What did Britain say to its trade partners?
“See EU later.”
Rewind to this time last year (February 2018). Scaremongering, a fear of alternative methods and a general underlying feeling of being unprepared engulfed most, if not all, European institutions.
You’d be forgiven if you assumed the above was in relation to Britain’s impending exit from the European Union (‘Brexit’), however the purpose of this article is to put the spotlight back on the General Data Protection Regulations (‘GDPR’) and what a no-deal Brexit means for the Regulations in the UK.
The following summary has been compromised from the Information Commissioner’s Office (‘ICO’):
Keep calm & carry on
The UK Government has always intended to keep the principles that underpin GDPR woven into UK data law to sit alongside the current Data Protection Act 2018.
If your company has a dedicated Data Protection Officer then it is expected they will have knowledge of EU and UK data protection responsibilities.
It is recommended you continue to comply with GDPR as it is in effect presently until any further amendments have been finalised.
Identify your date sources
Its important to consider the legality of transferring data from the European Economic Areas (‘EEA’) to the UK.
If you and transferring data from these regions the European Data Protection Board (‘EDPA’) are set to confirm the UK is likely to be granted status a third country which will permit such transfers by way of binding corporate rules (‘BCRs’).
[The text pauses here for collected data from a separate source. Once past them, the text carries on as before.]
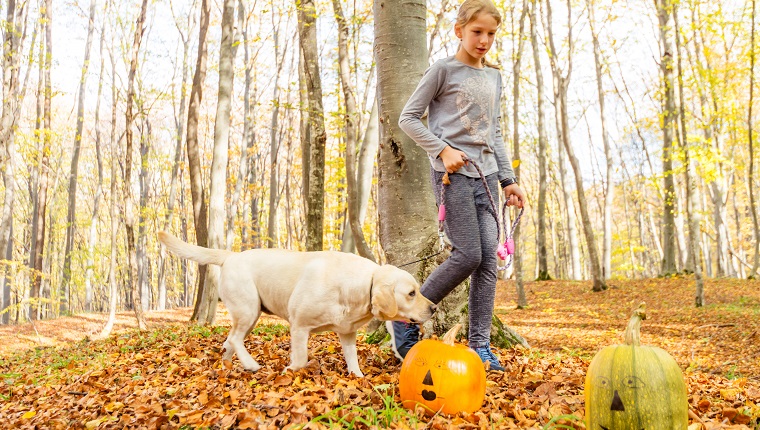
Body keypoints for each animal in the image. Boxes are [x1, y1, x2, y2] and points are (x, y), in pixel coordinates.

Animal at [157, 232, 436, 376]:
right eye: (411, 293)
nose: (433, 308)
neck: (362, 284)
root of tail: (231, 256)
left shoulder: (347, 333)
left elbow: (353, 360)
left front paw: (358, 378)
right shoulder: (299, 326)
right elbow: (301, 359)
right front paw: (290, 370)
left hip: (250, 314)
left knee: (229, 341)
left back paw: (228, 365)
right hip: (249, 310)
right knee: (235, 339)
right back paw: (250, 364)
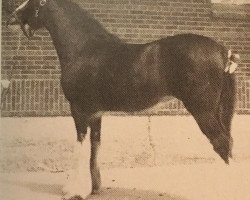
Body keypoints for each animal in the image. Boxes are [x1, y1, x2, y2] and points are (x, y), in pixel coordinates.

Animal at [6, 0, 239, 198]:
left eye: (32, 2)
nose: (11, 18)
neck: (83, 48)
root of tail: (222, 51)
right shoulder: (95, 114)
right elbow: (94, 147)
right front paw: (94, 188)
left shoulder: (79, 111)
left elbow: (80, 147)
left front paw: (74, 190)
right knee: (228, 143)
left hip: (203, 111)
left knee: (221, 143)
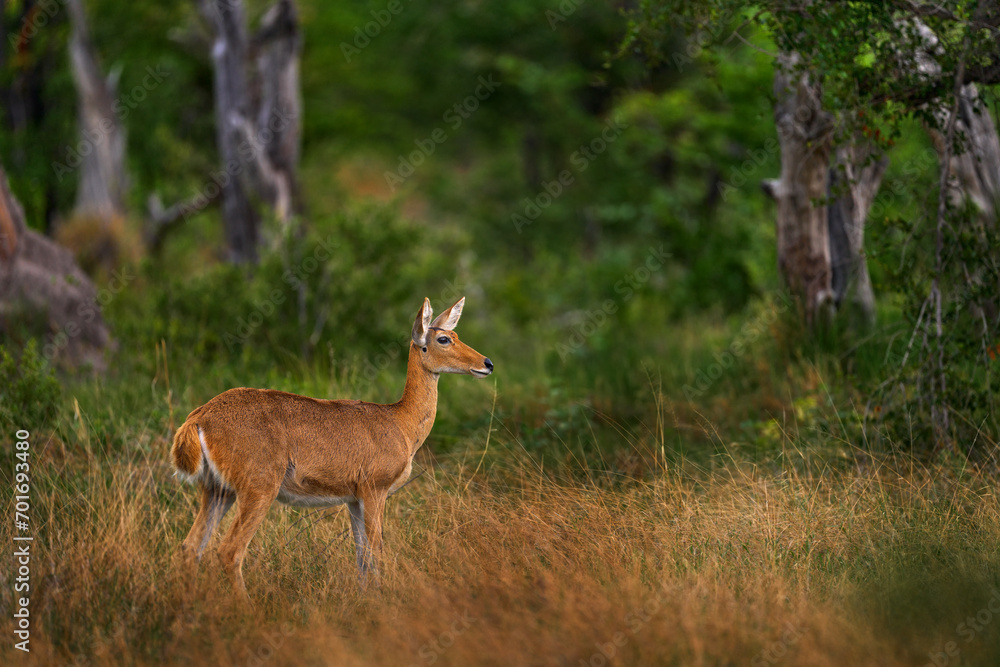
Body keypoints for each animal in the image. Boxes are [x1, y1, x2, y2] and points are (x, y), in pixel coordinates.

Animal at [170, 297, 493, 601]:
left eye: (455, 333)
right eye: (444, 339)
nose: (487, 363)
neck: (401, 423)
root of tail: (199, 418)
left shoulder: (353, 498)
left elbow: (362, 556)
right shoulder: (375, 488)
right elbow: (377, 550)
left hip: (217, 489)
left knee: (189, 547)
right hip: (258, 486)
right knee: (228, 551)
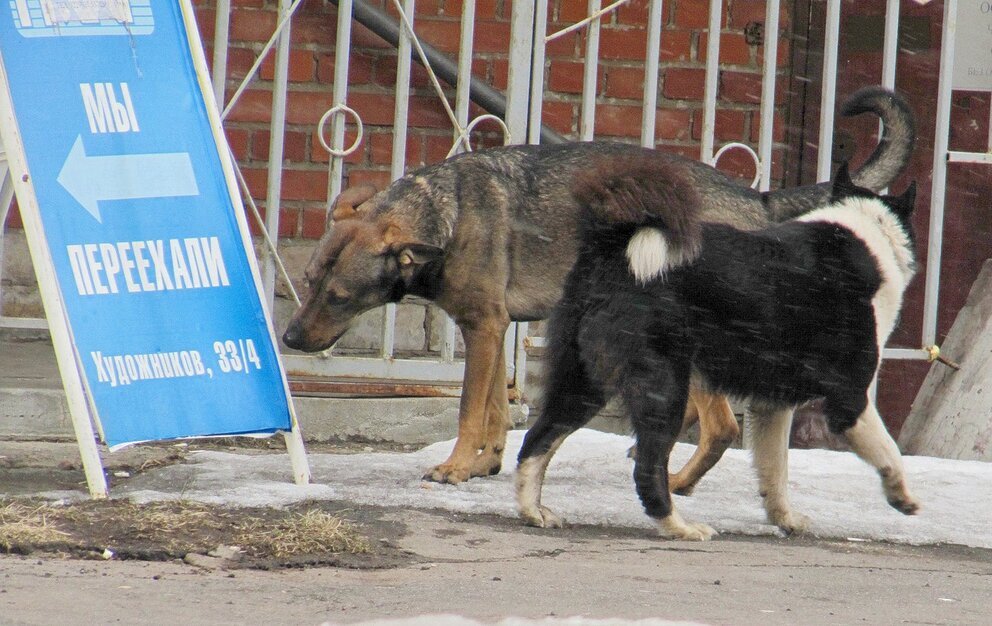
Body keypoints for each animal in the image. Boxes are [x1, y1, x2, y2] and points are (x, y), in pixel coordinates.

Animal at [520, 158, 924, 540]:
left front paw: (785, 520)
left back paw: (532, 511)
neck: (869, 231)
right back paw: (679, 527)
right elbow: (889, 452)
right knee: (648, 469)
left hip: (584, 382)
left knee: (538, 440)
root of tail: (615, 246)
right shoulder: (850, 398)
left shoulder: (772, 406)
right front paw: (902, 496)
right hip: (665, 390)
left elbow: (775, 472)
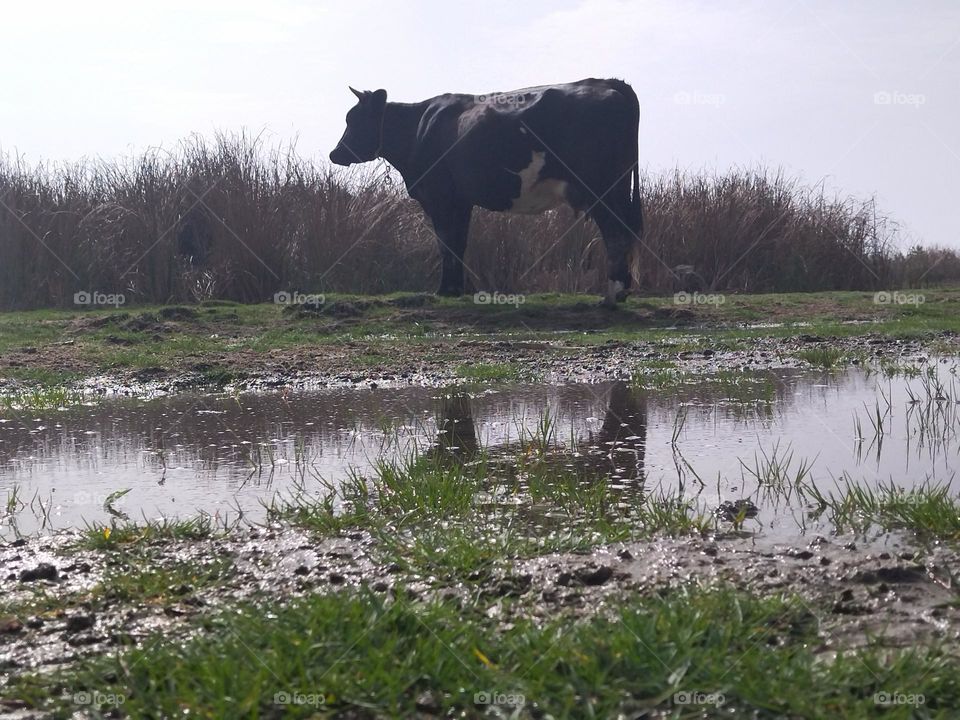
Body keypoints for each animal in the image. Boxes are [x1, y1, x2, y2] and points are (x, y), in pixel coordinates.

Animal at [330, 77, 644, 306]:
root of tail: (608, 82)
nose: (335, 153)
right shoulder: (460, 201)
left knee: (616, 233)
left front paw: (445, 290)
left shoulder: (440, 197)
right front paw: (456, 289)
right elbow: (458, 243)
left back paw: (613, 294)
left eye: (354, 120)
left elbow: (446, 242)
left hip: (602, 190)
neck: (418, 128)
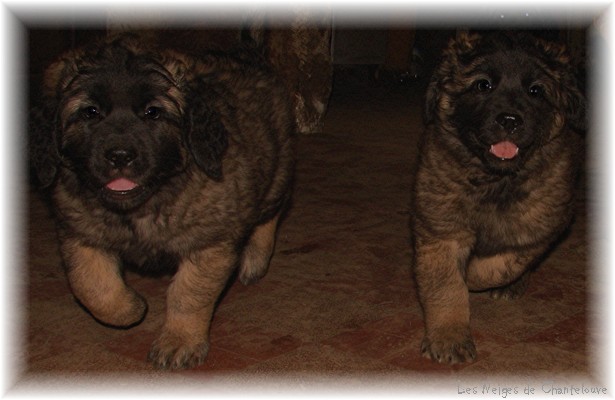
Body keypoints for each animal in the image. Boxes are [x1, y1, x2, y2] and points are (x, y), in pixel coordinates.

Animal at [30, 34, 296, 368]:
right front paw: (130, 308)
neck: (141, 208)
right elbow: (91, 286)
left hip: (276, 170)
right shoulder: (79, 231)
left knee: (270, 211)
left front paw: (179, 341)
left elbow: (189, 294)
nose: (120, 156)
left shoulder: (210, 240)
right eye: (90, 112)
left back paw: (255, 259)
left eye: (152, 112)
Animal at [414, 30, 584, 362]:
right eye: (483, 85)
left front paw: (476, 275)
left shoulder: (543, 225)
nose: (509, 120)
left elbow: (502, 262)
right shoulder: (442, 228)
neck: (495, 180)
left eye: (535, 90)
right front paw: (448, 337)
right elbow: (445, 285)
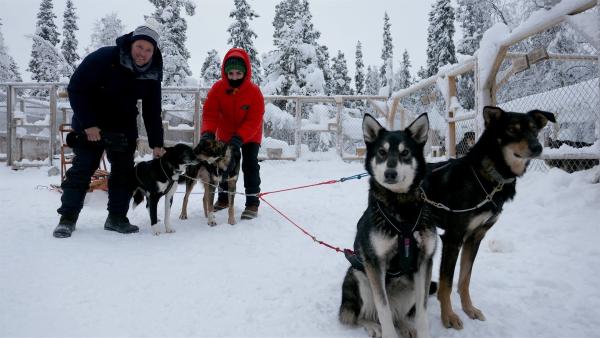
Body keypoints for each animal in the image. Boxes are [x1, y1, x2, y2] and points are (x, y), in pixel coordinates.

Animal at [338, 113, 436, 338]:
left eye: (405, 152)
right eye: (381, 152)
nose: (390, 173)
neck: (401, 206)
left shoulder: (425, 262)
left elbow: (423, 311)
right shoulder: (375, 263)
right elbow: (383, 310)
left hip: (410, 289)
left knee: (398, 316)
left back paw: (406, 326)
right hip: (360, 277)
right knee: (365, 315)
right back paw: (373, 326)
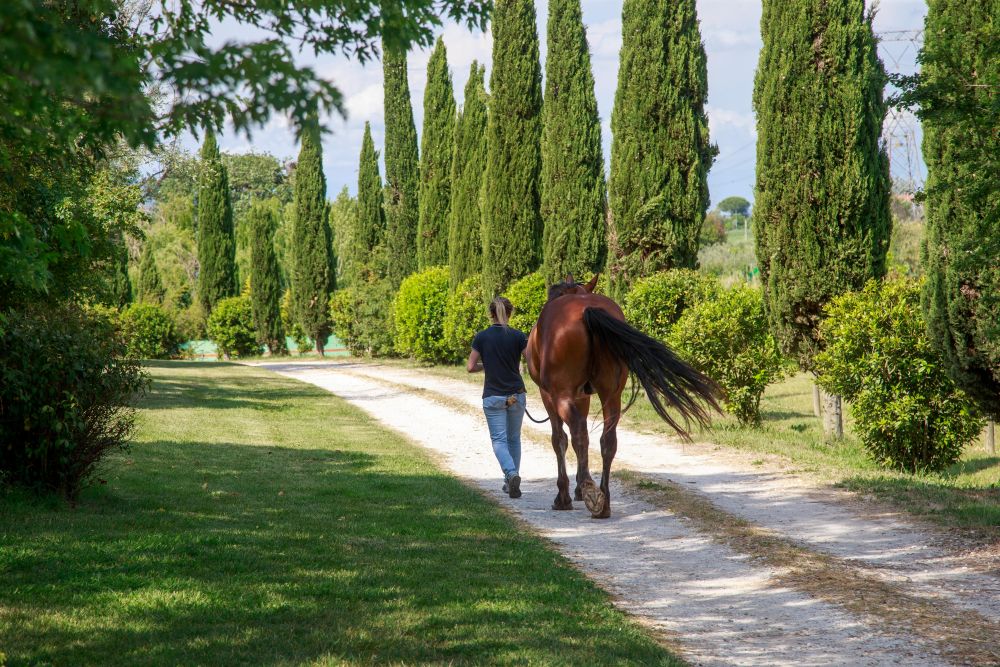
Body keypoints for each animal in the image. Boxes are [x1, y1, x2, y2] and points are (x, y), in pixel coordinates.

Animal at [525, 274, 722, 518]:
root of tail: (587, 310)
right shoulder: (583, 396)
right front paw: (578, 488)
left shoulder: (550, 396)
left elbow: (559, 439)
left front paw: (566, 495)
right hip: (612, 395)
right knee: (607, 441)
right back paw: (603, 502)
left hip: (562, 395)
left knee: (579, 433)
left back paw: (588, 492)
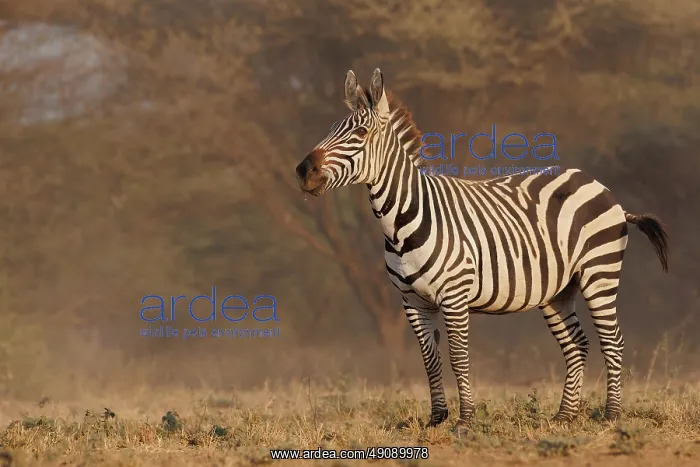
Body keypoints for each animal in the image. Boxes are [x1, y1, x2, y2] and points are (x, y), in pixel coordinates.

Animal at [294, 68, 670, 433]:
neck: (401, 222)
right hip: (558, 291)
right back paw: (564, 416)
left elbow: (459, 358)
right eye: (331, 129)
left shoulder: (453, 295)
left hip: (599, 275)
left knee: (612, 341)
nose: (302, 171)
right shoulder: (411, 301)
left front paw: (465, 421)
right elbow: (430, 360)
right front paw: (436, 419)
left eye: (360, 133)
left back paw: (611, 416)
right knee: (577, 345)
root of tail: (600, 186)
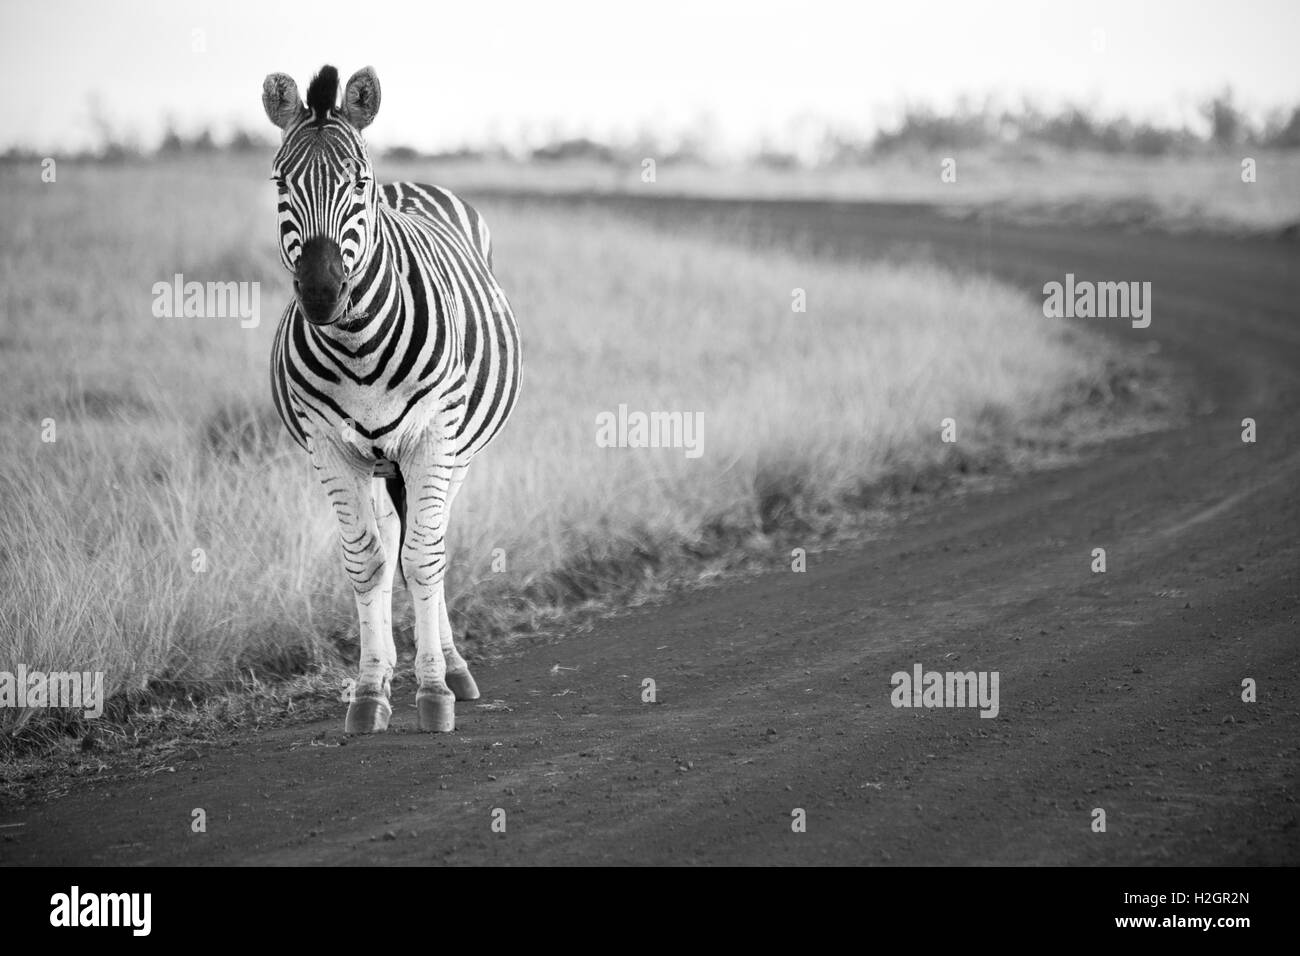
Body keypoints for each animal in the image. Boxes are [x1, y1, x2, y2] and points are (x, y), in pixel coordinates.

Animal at [258, 67, 522, 738]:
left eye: (357, 182)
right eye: (280, 181)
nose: (321, 293)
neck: (357, 345)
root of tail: (407, 184)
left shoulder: (433, 439)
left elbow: (424, 559)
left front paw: (433, 692)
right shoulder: (330, 449)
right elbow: (368, 564)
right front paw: (370, 690)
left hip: (455, 454)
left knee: (431, 544)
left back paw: (453, 667)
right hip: (380, 464)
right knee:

Subject to the final outcome of Brexit, the UK Government has firm belief that there will be no restrictions between transferring date from the UK to the EEA.
If you have an established UK office you will be subject to the UK date protection regime which is regulated by the ICO.
If you have offices across the EEA then you will still have to keep in mind the EU’s data protection regime.
Finally, if you have only have a UK established office but partake in transactions across the EEA then you will be governed by the EU regime.
Ignorance is never an excuse for non-compliance of regulation.
Key stakeholders and executives top-down must be aware of any potential data protection issues regarding Brexit.
It is recommended internal reviews are conducted and strategies are in place to incorporate data protection regulation from across the UK and EU.